The abrupt closing of Johnston Ambulance Services at the end of August left a void in ambulance services in eastern North Carolina, and Sampson has been one of the counties scrambling to offer needed resources as call volumes spiked.
Emergency Management director Ronald Bass spoke Monday about the efforts of his department to meet temporary and future convalescent transportation needs in the absence of JAS, which abruptly ceased providing services under their franchise with Sampson County as of Sept. 1. He said temporary contracts have now been inked with five separate agencies to offer transports to patients in Sampson.
Under its franchise, JAS provided between 300-350 non-emergency transports per month in Sampson County, including taking patients to and from the hospital and nursing home facilities, inter-hospital transports and transporting patients to doctors’ appointments or dialysis.
“Really, anything other than 911 calls,” Bass noted.
JAS could also provide backup emergency transportation if necessary, however JAS typically was utilized in that capacity less than two dozen times per year. Bass noted that JAS responded as backup to 11 emergency calls through eight months in 2016.
After consultation with the county attorney, it was determined that the abrupt cessation of services constituted an emergency situation under the county’s franchise ordinance, and memoranda of agreement were drafted for temporary contract services by other providers. In addition, Emergency Management officials worked with volunteer rescue organizations to provide convalescent services in the interim.

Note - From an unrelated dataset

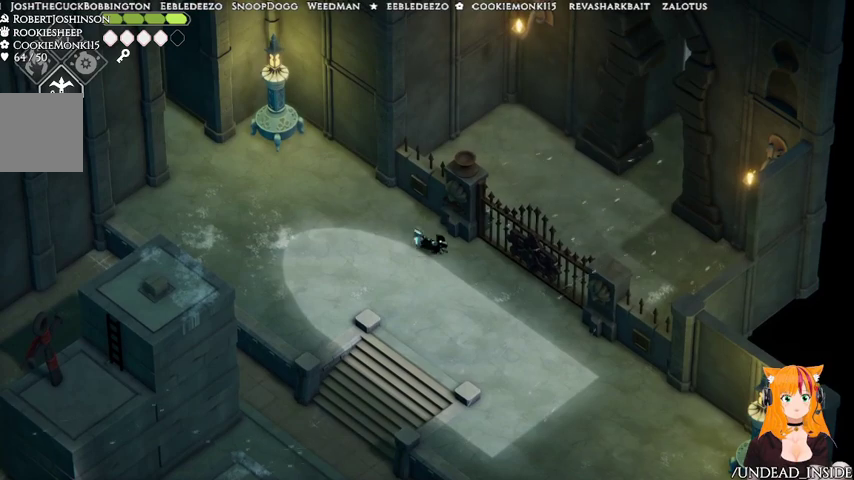
{"buttons": [], "left_stick": "right", "right_stick": "center", "events": [[467, "left_stick", "right"]]}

JAS was the largest privately-held ambulance service in North Carolina. After more than 40 years in business, during which it served 17 counties in eastern and central North Carolina, the business was suddenly shut down. That meant locations in a dozen counties were closed down — one on Warsaw Road in Clinton among them — ambulances taken off the road and approximately 400 full- and part-time employees laid off.
“On Aug 30, we were notified that at 7 p.m. Aug. 31 they would not be operating anymore — they were going out of business,” Bass recalled. “Needless to say our call volume was going to go through the roof, and it did for a while.”
Following the JAS announcement, Sampson Regional Medical Center officials said the hospital’s patients have depended on JAS for medical transport.
“The closure … has posed a short-term yet significant challenge for our hospital, as it has affected all in-county ambulance transport and has moderately impacted our out-of-county transport,” a SRMC statement read.
Bass credited local volunteers have stepped up to the plate.
“In the first week, they answered 25 calls that I’m aware of,” Bass remarked.
Bass said temporary contracts have now been signed with Cape Fear Valley Health System’s Lifelink to offer Advance Life Support (ALS); Pender Transport Services to offer Basic Life Support (BLS); and LifeStar out of Winston-Salem (BLS started Tuesday and ALS starts next week). Additionally, North State out of Garner will also have units available by next week and Bladen County EMS will offer assistance to patients in southern Sampson, Bass noted.
“It was a big shock,” Bass said of JAS’ closure. “These agencies have come in and are doing a tremendous job. The volunteers were really active right up until last Friday when we got these other agencies to come in. It’s a big job and it took quite a bit of work, but to my knowledge no patient in the county has not been transported where they need to be transported.”